There’s one more piece of birthday cake left, still frozen, awaiting my next move. I enjoyed each and every slice I had last week—the moist chocolate cake and icing—microwave-defrosted to just the right temperature.
And the festive cupcakes I bought toward the end of the week? I think they ranked even higher. Cupcakes, you ask? More dessert? Yes, they were necessary. I had to buy some. I needed to photograph them, to possibly use on my soon-to-be-updated website. And, because I love these celebratory buttercream-frosted delights!
But I must be honest. I felt compelled to indulge in more baked goods this past week, as I knew what my fate would be by week’s end.
No, I wasn’t going to be dieting anytime soon. But the annual Passover holiday arrives Friday, the holiday where Jews recall their slavery in Egypt and are commanded to deny themselves a whole list of foods. That means a week without bread, flour, rice, corn, peas, legumes, pasta, cookies, and most baked goods, which are leavened. That means no meals out, and no pizza, no Thai food or Chinese or Indian cuisine—true suffering, in my opinion.
So I find myself anticipating my deprivation. I strategize to include favorite baked items, and to work in a pizza. I pick up a crusty loaf of bread, to enjoy these remaining days of freedom.
Yet I know this holiday lasts only 8 days. I know that I’ll have the freedom to enjoy these foods that give me pleasure, which I truly love.

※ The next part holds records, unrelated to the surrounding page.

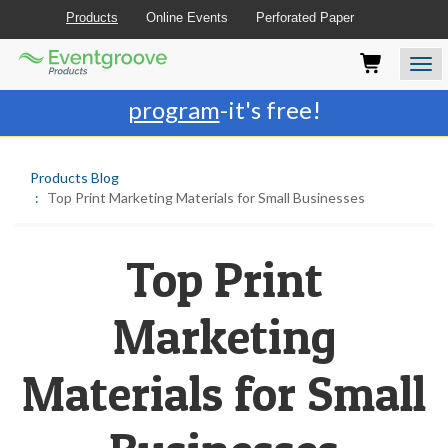
Products
Online Events
Perforated Paper
Eventgroove
Those
Join the best
printing rewards
Logo
using
Assistive
program
-it's free!
Technology
(AT)
to
Products Blog
browse
Top Print Marketing Materials for Small Businesses
and
use
this
website
Top Print
should
be
Marketing
advised
that
at
Materials for Small
any
time
they
require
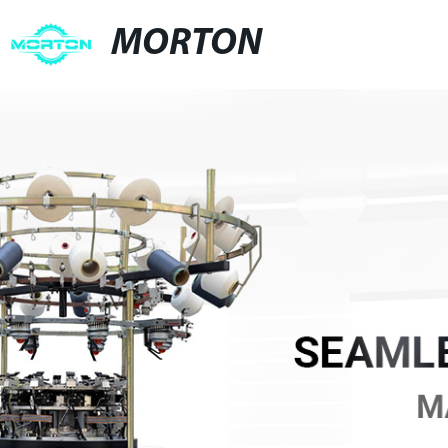
MORTON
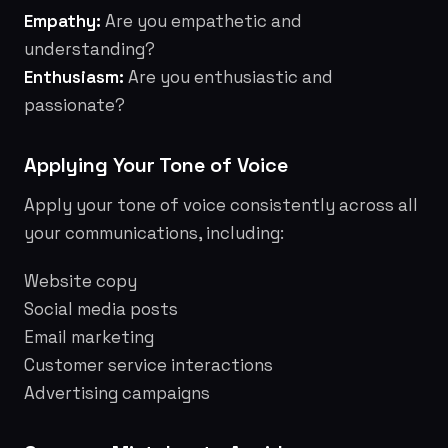
Empathy:
Are you empathetic and
understanding?
Enthusiasm:
Are you enthusiastic and
passionate?
Applying Your Tone of Voice
Apply your tone of voice consistently across all
your communications, including:
Website copy
Social media posts
Email marketing
Customer service interactions
Advertising campaigns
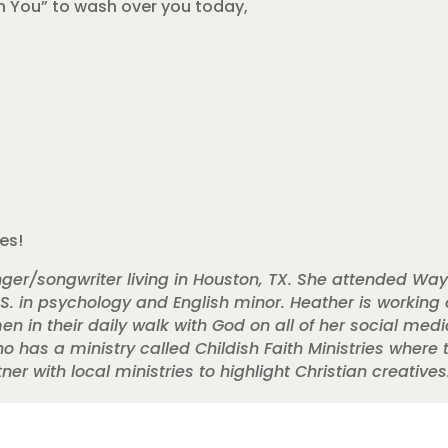
in You” to wash over you today,
ves!
ger/songwriter living in Houston, TX. She attended Way
.S. in psychology and English minor. Heather is working o
in their daily walk with God on all of her social medi
ho has a ministry called Childish Faith Ministries where
r with local ministries to highlight Christian creatives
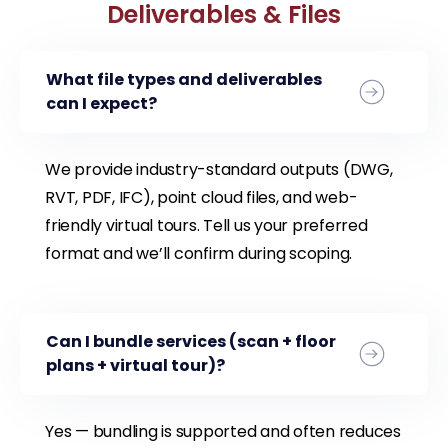
Deliverables & Files
What file types and deliverables
can I expect?
We provide industry-standard outputs (DWG,
RVT, PDF, IFC), point cloud files, and web-
friendly virtual tours. Tell us your preferred
format and we’ll confirm during scoping.
Can I bundle services (scan + floor
plans + virtual tour)?
Yes — bundling is supported and often reduces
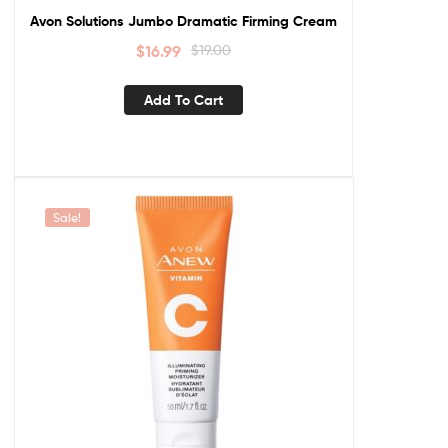
Avon Solutions Jumbo Dramatic Firming Cream
$
16.99
$
19.00
Add To Cart
Sale!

And so the birthday cake lasted throughout this past week. And I shared the cupcakes with friends last night, rather than hoard them for myself.
But what if you didn’t trust that you can eat these foods anytime? What if you didn’t give yourself permission to enjoy what you really like to eat, the foods that satisfy you on so many levels? Do you think the cake would last the week? Would you have been able to eat a part of a cupcake, sharing portions with friends?
From my experience, the answer is no. If you don’t feel entitled to eat sweets, for instance (or bread, or grains or fill-in-the-blank) you’ll overeat them whenever you do get your hands on them and have a weak moment. You’ll eat them and feel bad about it—and then eat some more, perhaps believing you’ve already ruined in, so you may as well keep eating. You’ll eat more than you really need, because you don’t believe you’ll get another chance. And when you eat this way, you hardly enjoy the food. You barely taste it. It’s so not worth it.
Regardless of your religion, there’s no need to stay enslaved.
You deserve to eat. And you deserve to enjoy what you eat.
You deserve to eat enough, to be truly satisfied.
Grant yourself the freedom to choose foods you’ve denied yourself.
Grant yourself the right to eat them in plain view, not in the closet or the car.
Break the diet chains that bind you, and free your thoughts from the rigidity that enslaves you.
Only you can set yourself free. And if you celebrate this Passover holiday, remember--it's only 8 days!